IN THE THICK OF IT


The NEW NEW JOURNALISM
By Robert S. Boynton
(Vintage, 496 pages)

You wouldn't think that the suicide of Hunter S. Thompson and the saga of a gay male prostitute being part of the White House press corps would have much to do with each other, but in coverage of both stories, the term "new journalism" was bandied about. In Thompson's case, it was apt: His first-person, stream-of-consciousness style became a defining element of "New Journalism," the late-'60s/early-'70s movement toward participating in events rather than merely observing them. The Jeff Gannon controversy, in which we find a story that's literally under the noses of the mainstream media being scooped by bloggers, has led to an entirely new discourse on the definition of modern journalism.

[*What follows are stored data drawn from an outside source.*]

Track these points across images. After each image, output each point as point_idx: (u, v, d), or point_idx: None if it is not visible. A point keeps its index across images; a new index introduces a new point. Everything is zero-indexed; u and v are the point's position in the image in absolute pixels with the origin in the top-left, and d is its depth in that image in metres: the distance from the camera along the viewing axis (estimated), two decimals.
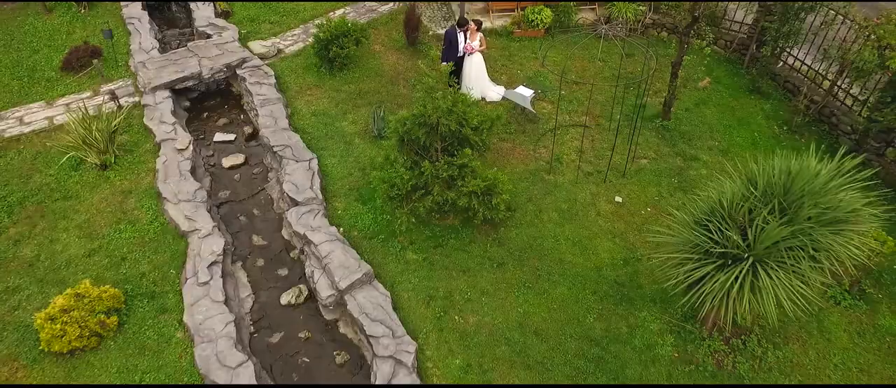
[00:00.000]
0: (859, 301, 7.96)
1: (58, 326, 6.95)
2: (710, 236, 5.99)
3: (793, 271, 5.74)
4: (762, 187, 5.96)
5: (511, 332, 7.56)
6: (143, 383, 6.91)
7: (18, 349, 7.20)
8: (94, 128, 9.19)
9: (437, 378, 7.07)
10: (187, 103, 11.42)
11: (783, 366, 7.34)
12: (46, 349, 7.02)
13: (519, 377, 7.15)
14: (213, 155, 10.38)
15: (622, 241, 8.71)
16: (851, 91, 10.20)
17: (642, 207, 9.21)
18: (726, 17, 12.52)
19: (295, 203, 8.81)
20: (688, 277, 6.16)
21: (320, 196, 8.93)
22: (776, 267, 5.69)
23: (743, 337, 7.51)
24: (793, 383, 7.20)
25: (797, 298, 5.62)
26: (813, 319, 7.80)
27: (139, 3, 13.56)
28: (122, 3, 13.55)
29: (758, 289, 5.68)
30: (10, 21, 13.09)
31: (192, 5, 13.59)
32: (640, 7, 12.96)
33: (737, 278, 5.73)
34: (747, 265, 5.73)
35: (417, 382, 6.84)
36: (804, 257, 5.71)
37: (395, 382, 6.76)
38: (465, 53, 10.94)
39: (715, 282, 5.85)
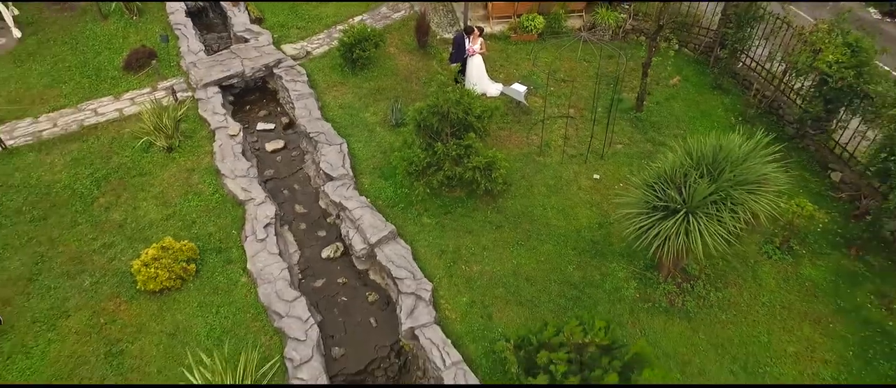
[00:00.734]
0: (787, 256, 9.90)
1: (151, 270, 8.89)
2: (657, 194, 7.94)
3: (717, 220, 7.66)
4: (696, 158, 7.91)
5: (507, 278, 9.49)
6: (221, 313, 8.85)
7: (119, 289, 9.14)
8: (164, 117, 11.14)
9: (449, 311, 9.00)
10: (231, 98, 13.34)
11: (722, 304, 9.27)
12: (142, 288, 8.97)
13: (513, 311, 9.07)
14: (256, 141, 12.33)
15: (598, 209, 10.65)
16: (794, 87, 12.14)
17: (616, 182, 11.13)
18: (696, 25, 14.47)
19: (330, 178, 10.76)
20: (640, 227, 8.09)
21: (350, 173, 10.88)
22: (703, 216, 7.62)
23: (691, 282, 9.45)
24: (732, 316, 9.13)
25: (716, 238, 7.55)
26: (748, 269, 9.76)
27: (183, 11, 15.50)
28: (169, 11, 15.49)
29: (689, 233, 7.62)
30: (72, 27, 15.02)
31: (230, 13, 15.52)
32: (621, 15, 14.92)
33: (675, 224, 7.67)
34: (682, 215, 7.67)
35: (434, 313, 8.77)
36: (725, 209, 7.65)
37: (416, 312, 8.69)
38: (467, 54, 12.86)
39: (659, 228, 7.78)
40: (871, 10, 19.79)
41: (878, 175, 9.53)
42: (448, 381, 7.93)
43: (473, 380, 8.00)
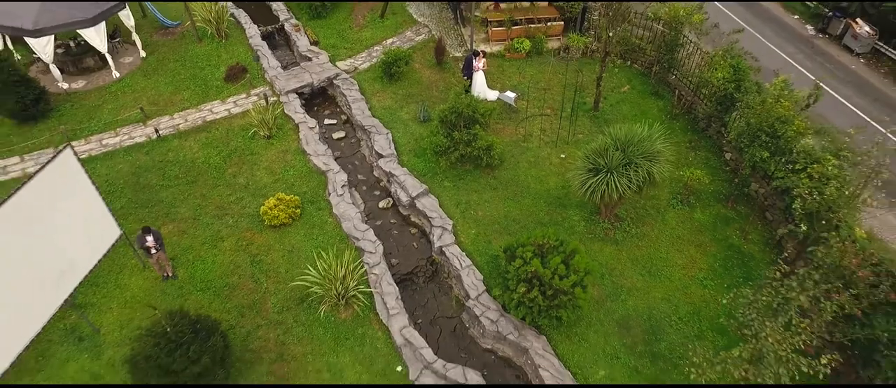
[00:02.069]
0: (686, 207, 15.00)
1: (274, 212, 13.99)
2: (591, 161, 13.05)
3: (626, 177, 12.76)
4: (614, 139, 13.02)
5: (501, 219, 14.58)
6: (319, 239, 13.94)
7: (252, 225, 14.24)
8: (267, 114, 16.27)
9: (463, 238, 14.08)
10: (303, 101, 18.40)
11: (640, 235, 14.34)
12: (268, 224, 14.06)
13: (504, 238, 14.05)
14: (325, 131, 17.44)
15: (562, 178, 15.71)
16: (703, 93, 17.22)
17: (576, 160, 16.20)
18: (640, 48, 19.56)
19: (381, 156, 15.87)
20: (582, 181, 13.20)
21: (395, 152, 15.99)
22: (617, 174, 12.72)
23: (620, 222, 14.55)
24: (645, 242, 14.19)
25: (624, 187, 12.65)
26: (659, 215, 14.86)
27: (259, 36, 20.60)
28: (249, 36, 20.59)
29: (608, 183, 12.72)
30: (178, 48, 20.13)
31: (294, 37, 20.63)
32: (588, 39, 20.02)
33: (599, 178, 12.78)
34: (604, 173, 12.78)
35: (454, 238, 13.84)
36: (632, 170, 12.74)
37: (443, 238, 13.77)
38: (474, 71, 17.95)
39: (591, 181, 12.90)
40: (808, 26, 24.95)
41: (736, 150, 14.62)
42: (464, 277, 13.02)
43: (479, 276, 13.10)
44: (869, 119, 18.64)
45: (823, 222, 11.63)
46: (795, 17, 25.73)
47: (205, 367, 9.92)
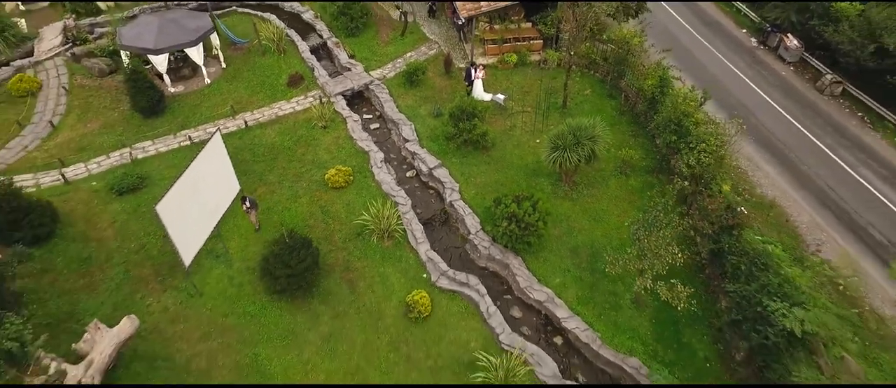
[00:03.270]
0: (623, 176, 21.23)
1: (335, 178, 20.25)
2: (553, 142, 19.32)
3: (576, 152, 19.01)
4: (569, 126, 19.30)
5: (492, 183, 20.80)
6: (367, 196, 20.21)
7: (319, 187, 20.47)
8: (324, 110, 22.53)
9: (466, 195, 20.30)
10: (346, 101, 24.61)
11: (590, 195, 20.57)
12: (331, 186, 20.30)
13: (493, 195, 20.33)
14: (364, 124, 23.67)
15: (537, 156, 21.92)
16: (642, 96, 23.44)
17: (545, 143, 22.43)
18: (599, 61, 25.79)
19: (407, 141, 22.11)
20: (548, 155, 19.46)
21: (417, 138, 22.23)
22: (570, 150, 18.97)
23: (577, 186, 20.78)
24: (593, 199, 20.45)
25: (575, 159, 18.88)
26: (604, 181, 21.11)
27: (308, 51, 26.84)
28: (301, 51, 26.80)
29: (564, 157, 18.95)
30: (247, 60, 26.34)
31: (335, 51, 26.86)
32: (561, 53, 26.24)
33: (558, 153, 19.04)
34: (561, 149, 19.04)
35: (459, 196, 20.08)
36: (581, 148, 18.99)
37: (452, 195, 20.02)
38: (473, 79, 24.17)
39: (553, 155, 19.17)
40: (752, 39, 31.05)
41: (657, 136, 20.88)
42: (467, 220, 19.24)
43: (476, 219, 19.32)
44: (790, 117, 24.58)
45: (702, 181, 17.89)
46: (744, 30, 31.78)
47: (308, 265, 16.16)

The New New Journalism splits the difference. Robert S. Boynton set out, via interviews with 19 "immersive journalists," to explain why traditional media is so consistently unrewarding and why, when writers take it upon themselves to both ferret out a story and get deeply involved in the action, the readers learn so much more. This "narrative nonfiction" (as some of its practitioners prefer to call it) has become the only way in this modern media landscape to get reportage on under-the-radar (or in-the-radar) subjects that's both engrossing and well-researched.

Neither overly reflective on the legacy of Thompson, Tom Wolfe and other first-generation "new journalists," nor overly critical of the sad state of affairs in contemporary newsrooms, Boynton leads his interview subjects into conversations about process and craft. Nonwriters might be put off by reading about William Langewiesche's fact-gathering methods, but Jon Krakauer's explanation of why it's morally defensible to pay interview subjects ("I grow impatient with smug, self-righteous reporters who refuse to consider the subjects' side of the argument") sweetens the deal.